Answer
$a)$
i) $\lim\limits_{x \to 1^-} = 1$
ii) $\lim\limits_{x \to 1^+} = 1$
iii) $\lim\limits_{x \to 1} = 1$
iv) $f(1) = 2$
$b)$
i) $\lim\limits_{x \to 2^-} = 0$
ii) $\lim\limits_{x \to 2^+} = 0$
iii) $\lim\limits_{x \to 2} = 0$
iv) $f(2) = 0$
Work Step by Step
$a)$
i) As we approach the $x$-value of $1$ from the L.H.S, $f(x)$ approaches $1$.
$\displaystyle\lim_{x\rightarrow 1^-}f(x)=1$
ii) As we approach the $x$-value of $1$ from the R.H.S, $f(x)$ approaches $1$.
$\displaystyle\lim_{x\rightarrow 1^+}f(x)=1$
iii) Since left-hand limit = right-hand limit, the limits exists at $x=1$.

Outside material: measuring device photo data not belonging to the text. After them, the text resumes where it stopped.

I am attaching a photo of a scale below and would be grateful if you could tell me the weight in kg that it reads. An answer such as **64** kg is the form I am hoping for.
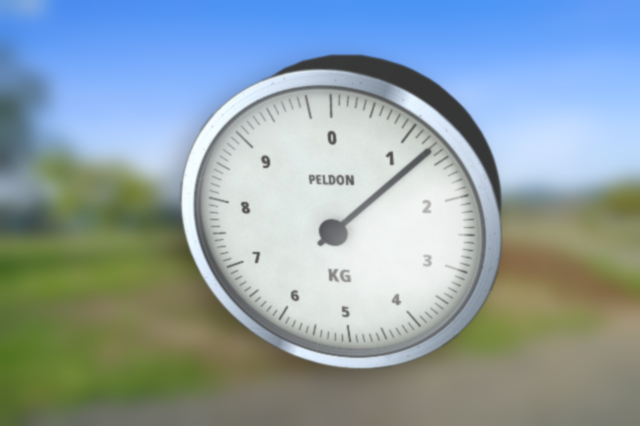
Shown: **1.3** kg
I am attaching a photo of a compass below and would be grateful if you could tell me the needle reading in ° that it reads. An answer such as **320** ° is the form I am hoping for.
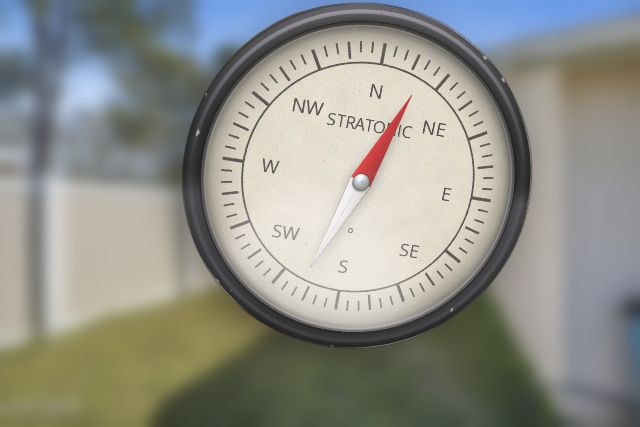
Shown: **20** °
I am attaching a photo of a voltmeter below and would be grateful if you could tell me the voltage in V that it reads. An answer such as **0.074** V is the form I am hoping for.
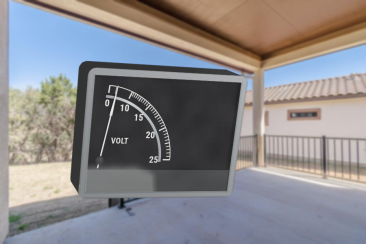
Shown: **5** V
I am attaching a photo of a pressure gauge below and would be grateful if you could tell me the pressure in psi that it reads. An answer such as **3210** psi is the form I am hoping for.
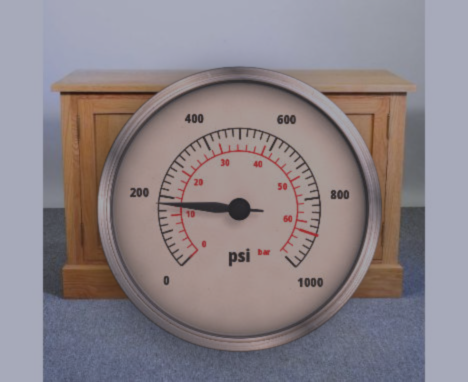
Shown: **180** psi
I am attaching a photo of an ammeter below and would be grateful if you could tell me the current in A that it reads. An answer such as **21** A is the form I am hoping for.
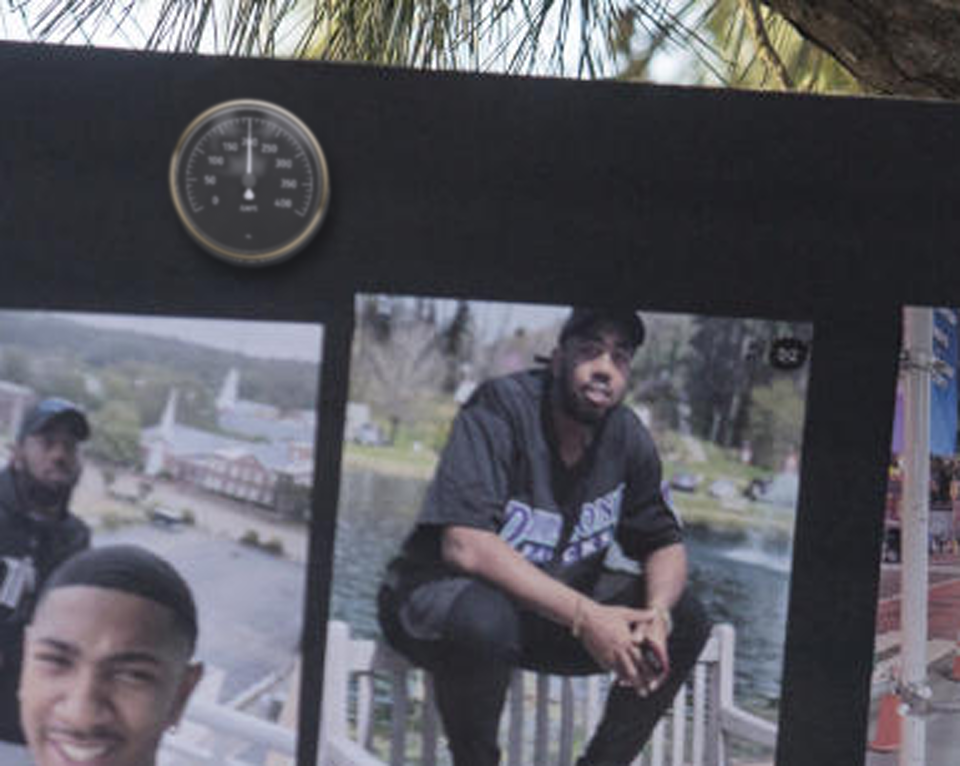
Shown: **200** A
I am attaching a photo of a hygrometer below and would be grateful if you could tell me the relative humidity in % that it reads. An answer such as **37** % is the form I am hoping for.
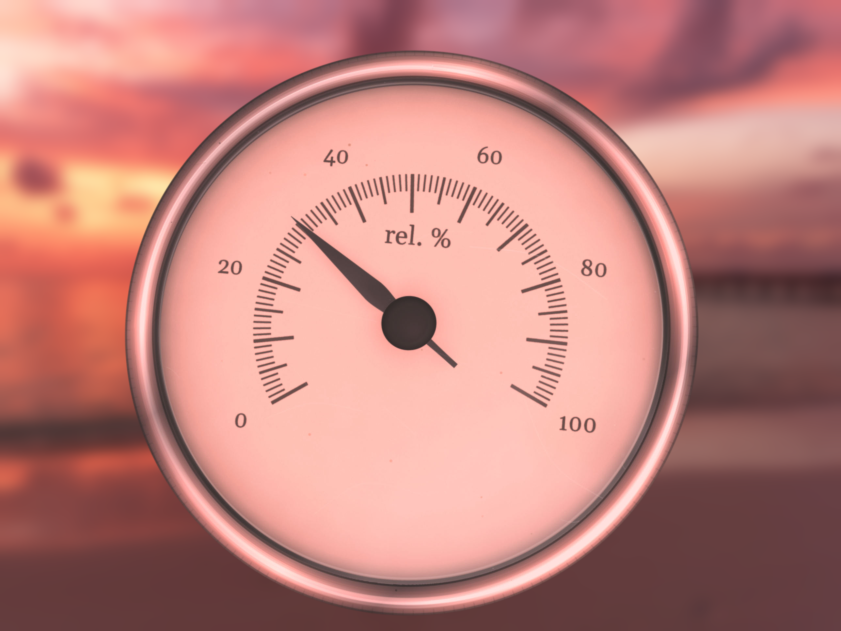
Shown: **30** %
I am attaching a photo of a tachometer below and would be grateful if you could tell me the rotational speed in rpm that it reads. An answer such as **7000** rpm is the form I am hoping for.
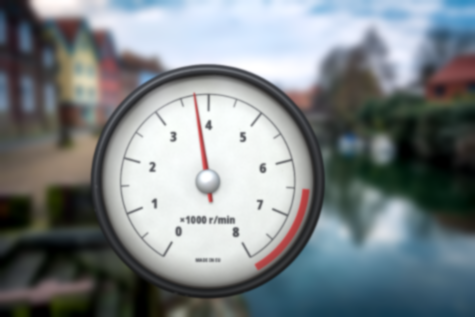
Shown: **3750** rpm
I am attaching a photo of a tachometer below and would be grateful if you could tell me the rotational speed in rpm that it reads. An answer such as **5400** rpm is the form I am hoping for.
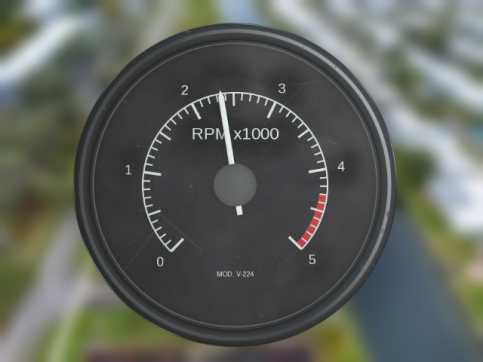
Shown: **2350** rpm
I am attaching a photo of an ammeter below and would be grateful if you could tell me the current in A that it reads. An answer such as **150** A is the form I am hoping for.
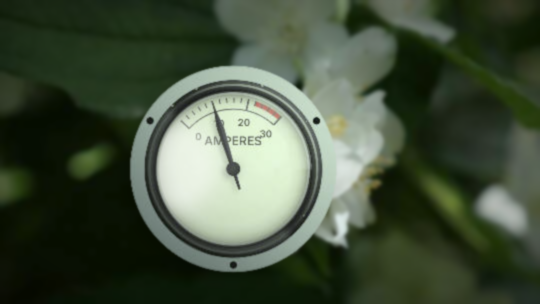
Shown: **10** A
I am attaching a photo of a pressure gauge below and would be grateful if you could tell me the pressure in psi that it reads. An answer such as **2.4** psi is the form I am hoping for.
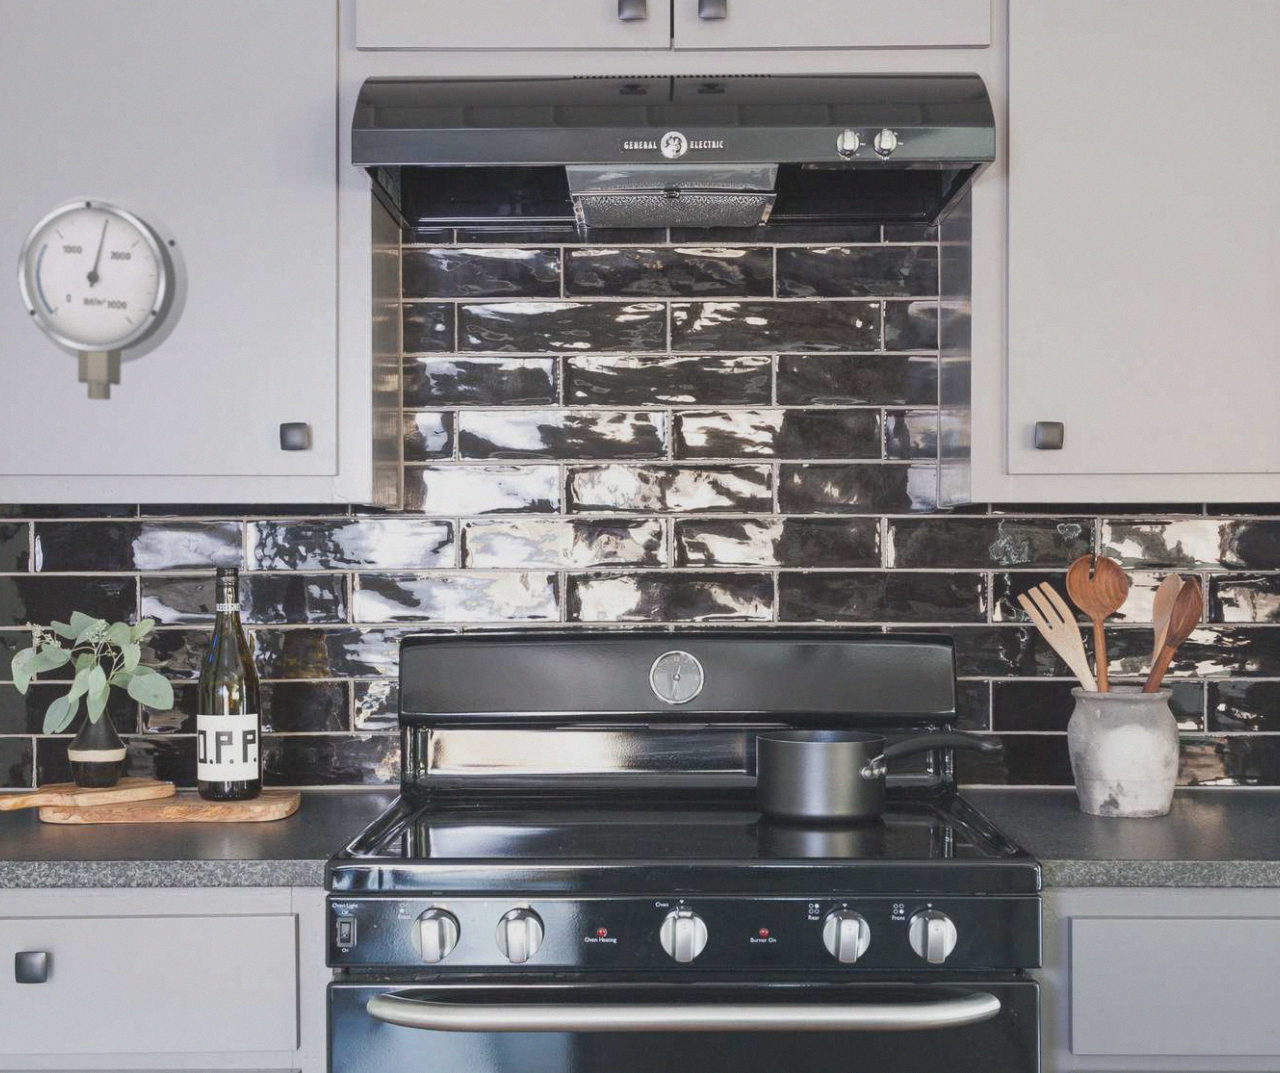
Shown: **1600** psi
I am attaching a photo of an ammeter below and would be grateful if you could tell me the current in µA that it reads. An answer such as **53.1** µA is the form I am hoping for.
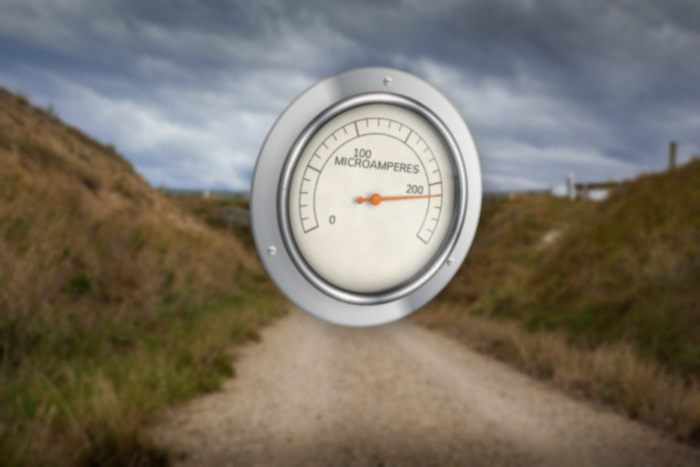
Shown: **210** µA
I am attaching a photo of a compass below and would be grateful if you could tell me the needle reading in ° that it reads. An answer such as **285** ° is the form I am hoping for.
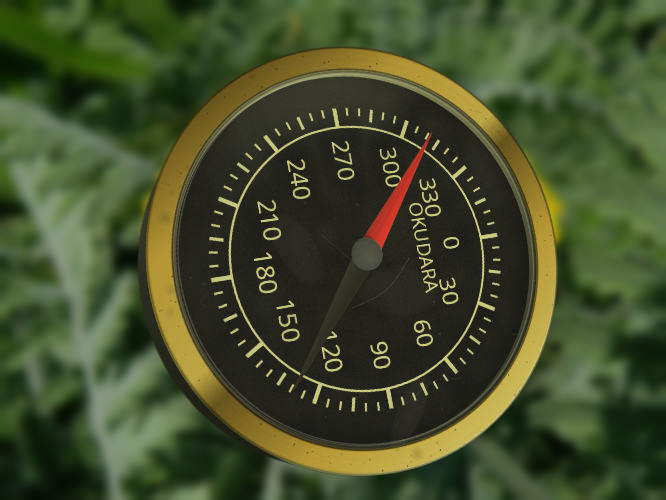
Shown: **310** °
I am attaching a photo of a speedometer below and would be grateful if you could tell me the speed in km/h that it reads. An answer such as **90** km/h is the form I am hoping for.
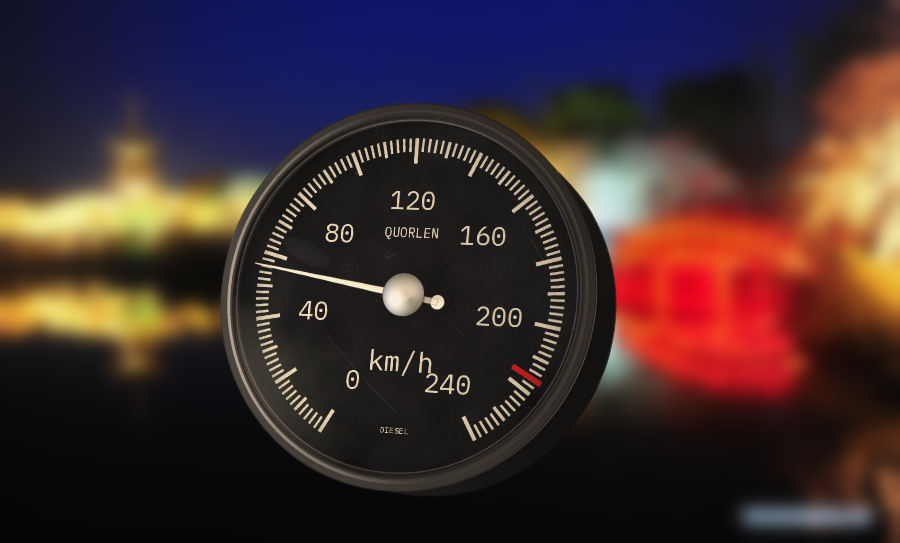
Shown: **56** km/h
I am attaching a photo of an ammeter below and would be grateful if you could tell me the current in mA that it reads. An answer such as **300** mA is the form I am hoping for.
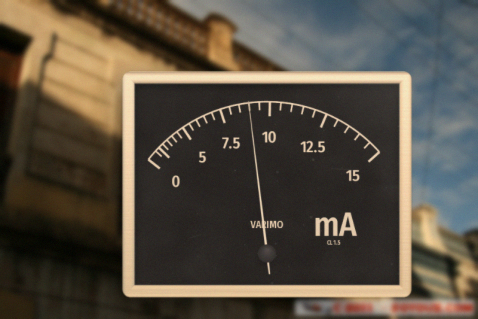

iv) Even though the value of $f(x)$ achieved while approaching $1$ is $1$, $f(x)$ is itself defined at $(1,2)$ and not $(1,1)$ (input $1$, function outputs $2$.)
$b)$
i) As we approach the $x$-value of $2$ from the L.H.S, $f(x)$ approaches $0$.
$\displaystyle\lim_{x\rightarrow 2^-}f(x)=0$
ii) As we approach the $x$-value of $2$ from the R.H.S, $f(x)$ approaches $0$.
$\displaystyle\lim_{x\rightarrow 2^+}f(x)=0$
iii) Since left-hand limit = right-hand limit, the limits exists at $x=2$.
iv) At $x = 2$, the function $f(x)$ is defined (input $2$, function outputs $0$.)